A Forest Walk

Creative Writing - Prose - Dreams and Nightmares

by Åsa Eriksson

On this autumn day the sky is piercing blue and the air sharp, carrying the promise of winter, crystal clear and tense like a violin string that holds its vibrating note ready, prepared to let it sound. We lace shoes tightly and pull another sweater on and wind scarves carefully around our necks and then go in search of the gloves that have yet to be unearthed from their summer's nest in the wardrobe; in a hurry though time is endless, crossing the living room with boots on, bounding up the stairs, calling back "Where did you put them?" and soon descending triumphantly with the coveted gloves without even receiving an answer.

The walnut tree stands grey and leafless, bold and proud even when deprived of its treasures--a basketful in the kitchen and a bag sent home with mum and dad. A bottle will be opened on some December evening, pale yellow wine poured into glasses and releasing the sweet scent of elder flower; a steaming apple cake with raisins and walnuts will be taken out of the oven and put on the table in front of guests, close friends, friends of the family. "This wine comes from our daughter," they will say, "and the walnuts we picked ourselves from the ground under the tree outside their house," and they will feel the pull of the distance in their hearts but never once spell out to others how it feels when your children move far away.

From the road we look out over the valley and the mountain beyond is an almost unnaturally dark blue silhouette and seems so much closer than it really is. A buzzard swoops down over the meadow but rises again as its prey scurries out of sight under a tuft of grass or a crouching bush. Later in winter the voles and mice in the fields will be hunted down by the fox trotting alertly across the snow, his head cocked to minute noises under the white blanket and then stopping in his tracks, standing still with his entire animal being focused on one little spot of snow-covered ground, then tensing his muscles and leaping forward in a peculiar arched jump so that he will land on his prey from above and the vole's frantically beating heart will finally stop between his jaws.
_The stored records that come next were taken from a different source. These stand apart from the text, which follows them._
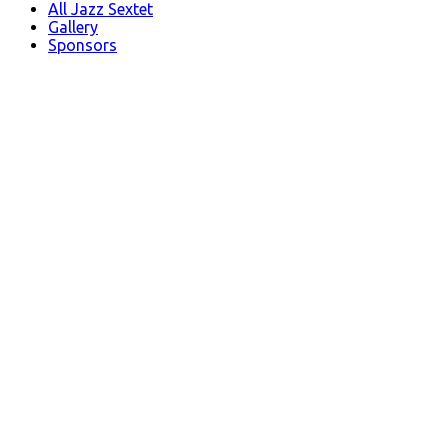
All Jazz Sextet
Gallery
Sponsors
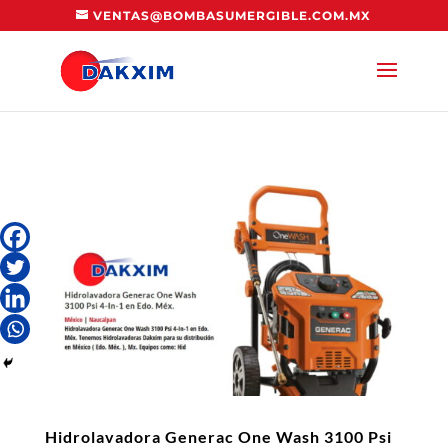
VENTAS@BOMBASUMERGIBLE.COM.MX
Hidrolavadora Generac One Wash 3100 Psi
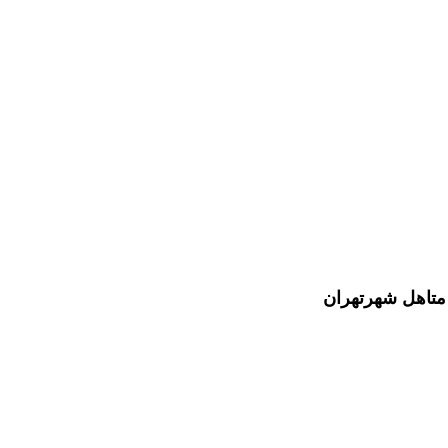
متاهل شهرتهران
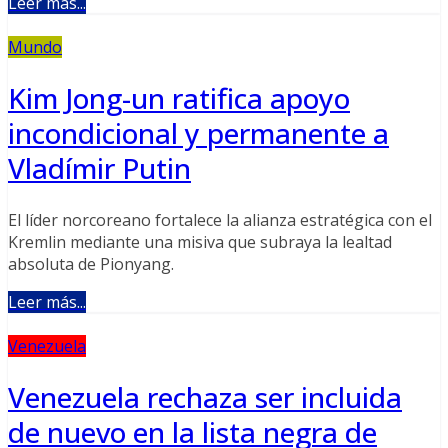
Leer más...
Mundo
Kim Jong-un ratifica apoyo
incondicional y permanente a
Vladímir Putin
El líder norcoreano fortalece la alianza estratégica con el
Kremlin mediante una misiva que subraya la lealtad
absoluta de Pionyang.
Leer más...
Venezuela
Venezuela rechaza ser incluida
de nuevo en la lista negra de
Soon we are under the trees and the sun slants through branches and we keep our eyes open for chantarelles; ever so often the bright yellow of a birch leaf lying in the moss just so will give us a start though we know it's too late in the year. There is an intensity to the colours that remain. In the midst of muted browns and greys even a speck of living green seems courageous, just as the bright reds and yellows cry defiantly in the face of death. And I fall behind for a moment, slowing my step, trying to take in every detail of stone and earth and trees, in awe of that which dies and yet lives, feeling both painfully separated from it but at the same time connected, one.
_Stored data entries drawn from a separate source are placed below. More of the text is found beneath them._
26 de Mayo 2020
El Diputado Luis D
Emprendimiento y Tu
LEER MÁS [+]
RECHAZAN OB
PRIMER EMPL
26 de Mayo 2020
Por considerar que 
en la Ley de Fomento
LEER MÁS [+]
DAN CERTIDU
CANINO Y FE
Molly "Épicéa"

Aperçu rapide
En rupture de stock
The path is a familiar one. We reach the place where we have encountered boar and where, in early summer, the wild strawberries ripen first. We walk past the tree where we found our first cauliflower mushroom, and the place where a roe deer went to sleep in the cold of last winter and froze to death; when the snow melted it still looked as if it were about to stand up and leap off between the young spruces, but looking closer we saw that it was filled with a different kind of life and that the movement under its eyelids was the crawling of insects. We pass the spots where we know to look for forest champignons, summer boleti, wood blewits, brittlegills or saffron milkcaps at different times during the year; here we have filled a bucket with blueberries; there forget-me-nots always grow in summer and there tall, pale grass touched by afternoon sun glows brilliantly against the dark backdrop of trees and deep shadow.
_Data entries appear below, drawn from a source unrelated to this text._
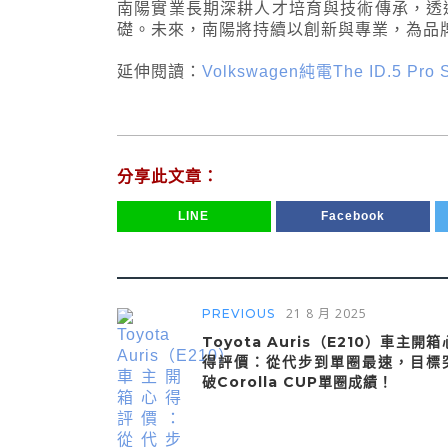
南陽實業長期深耕人才培育與技術傳承，透
礎。未來，南陽將持續以創新與專業，為品
延伸閱讀：
Volkswagen純電The ID.5 
分享此文章：
LINE
Facebook
21 8 月 2025
PREVIOUS
Toyota Auris（E210）車主開箱
得評價：從代步到單圈最速，目標
破Corolla CUP單圈成績！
A pair of ravens lifts on heavy wings and circles over the treetops, their calls hoarse and barking, letting us know that they have seen us, and we stand still and gaze upwards at the birds that are like black velvet cloaks flapping in the wind. Yet these creatures are not bringers of ill omen or representatives of evil. I know how deep my roots reach; they spread like mycelium, drawing nutrition from the earth but also from the mystical core of the world; they stretch and grow and worm their way north and tie me closer to everything I have left, everything I might have lost, everything I cannot forget.

The Author

Åsa Eriksson is a moderately insane redhead born in 1972. Originally from Staffanstorp, Sweden, she went in search of the meaning of life and ended up in South Bohemia, as caretaker of a mansion in the forest. She paints and writes but also knows a great deal about baking bread and chopping wood.